Greece received a bit of unexpected good news Monday as the country beat estimates for slashing spending and rectifying its budget; fiscal targets were also surpassed by the country’s surprising surplus.
Posting a surplus of 2.57 euros before interest payments, Greece originally projected it would post a deficit of 3.14 billion euros, Reuters reports. Numbers in the black are desperately needed fiscal consolidation for the country as it tries to procure the good faith of its creditors and markets going forward.
However, the country did not spend as large a portion of its money on investment projects as it had planned, and subsidies from the European Union helped prop up the budget. Various central banks also returned profits made on formerly purchased bonds as part of a deal struck to help reduce the severity of Greece’s debt problem.
The country also experienced a slight slowdown in the pace of its recession, contracting 4.6 percent in the second quarter compared to 5.6 percent in the first, according to the BBC. As the country takes aim at its massive unemployment number, especially among youth, the news is welcome for the Greece.
With unemployment still nearly at 27 percent, Greece has a long way to go, and the International Monetary Fund along with President Barack Obama have encouraged Greece to seek structural reforms that will facilitate growth and maintain its current route of fiscal consolidation, The New York Times says.
In a press conference after Greek Prime Minister Antonis Samaras’s visit to the White House last week, Obama said: “In dealing with the challenges that Greece faces, we cannot simply look to austerity. It’s important that we have a plan for fiscal consolidation to manage the debt, but it’s also important that growth and jobs are a focus.”
The meeting between the two was a show of unity between the two countries, the Times reports. The two economic powers are also undergoing free trade talks, highlighting an impetus on the part of the U.S. to encourage and support periphery countries like Greece in the EU. If these draggers on bloc-wide growth are dealt with, a stronger European economy will not only mean more for the U.S. in the short run but especially so after the two continents hash out the largest trade agreement in history.

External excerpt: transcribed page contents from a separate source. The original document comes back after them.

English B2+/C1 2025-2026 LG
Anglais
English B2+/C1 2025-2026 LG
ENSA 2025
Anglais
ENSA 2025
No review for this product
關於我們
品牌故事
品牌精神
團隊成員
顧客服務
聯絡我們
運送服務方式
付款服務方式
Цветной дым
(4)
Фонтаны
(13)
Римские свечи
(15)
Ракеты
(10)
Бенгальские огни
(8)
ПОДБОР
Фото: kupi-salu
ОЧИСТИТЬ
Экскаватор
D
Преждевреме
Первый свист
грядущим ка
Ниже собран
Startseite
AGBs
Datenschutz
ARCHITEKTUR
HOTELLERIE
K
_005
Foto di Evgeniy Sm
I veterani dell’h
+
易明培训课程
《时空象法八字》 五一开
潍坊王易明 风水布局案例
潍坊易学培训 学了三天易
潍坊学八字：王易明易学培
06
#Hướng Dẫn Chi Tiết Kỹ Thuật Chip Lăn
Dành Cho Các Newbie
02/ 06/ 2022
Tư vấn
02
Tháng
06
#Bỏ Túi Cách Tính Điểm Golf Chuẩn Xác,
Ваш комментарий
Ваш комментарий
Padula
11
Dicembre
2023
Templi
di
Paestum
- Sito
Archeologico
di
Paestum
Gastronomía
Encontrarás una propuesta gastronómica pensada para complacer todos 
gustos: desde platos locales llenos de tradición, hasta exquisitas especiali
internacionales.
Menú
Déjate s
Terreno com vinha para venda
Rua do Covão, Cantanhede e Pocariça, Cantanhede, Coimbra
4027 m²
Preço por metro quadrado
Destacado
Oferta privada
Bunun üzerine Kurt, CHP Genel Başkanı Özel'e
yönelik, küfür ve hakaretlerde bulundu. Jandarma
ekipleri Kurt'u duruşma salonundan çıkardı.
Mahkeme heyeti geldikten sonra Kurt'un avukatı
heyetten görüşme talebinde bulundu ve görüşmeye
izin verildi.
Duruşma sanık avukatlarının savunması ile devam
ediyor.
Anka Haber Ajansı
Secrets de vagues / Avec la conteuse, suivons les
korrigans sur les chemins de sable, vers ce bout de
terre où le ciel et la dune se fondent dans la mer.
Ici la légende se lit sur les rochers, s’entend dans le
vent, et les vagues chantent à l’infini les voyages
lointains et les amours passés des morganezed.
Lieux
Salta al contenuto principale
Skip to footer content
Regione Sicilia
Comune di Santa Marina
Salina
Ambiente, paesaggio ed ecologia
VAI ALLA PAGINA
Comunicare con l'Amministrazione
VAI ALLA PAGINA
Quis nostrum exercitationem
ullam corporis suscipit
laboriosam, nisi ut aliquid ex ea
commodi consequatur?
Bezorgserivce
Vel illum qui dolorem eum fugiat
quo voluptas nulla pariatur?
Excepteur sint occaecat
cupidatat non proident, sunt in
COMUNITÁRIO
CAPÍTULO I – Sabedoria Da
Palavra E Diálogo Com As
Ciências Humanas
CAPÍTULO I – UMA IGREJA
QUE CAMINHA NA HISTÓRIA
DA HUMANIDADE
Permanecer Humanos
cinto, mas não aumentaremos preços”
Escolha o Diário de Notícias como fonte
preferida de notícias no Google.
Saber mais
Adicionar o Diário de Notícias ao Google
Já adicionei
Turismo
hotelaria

The IMF has been less patient with progress in Greece, according to the BBC. In a report released last month, the organization expressed its frustration with the state of reform efforts in Greece, saying that the country must act “rapidly on structural reforms to unlock growth and create jobs,” and that “The onus therefore remains on delivering rapidly on structural reforms to unlock growth and create jobs, which would lessen the pain of further adjustment.”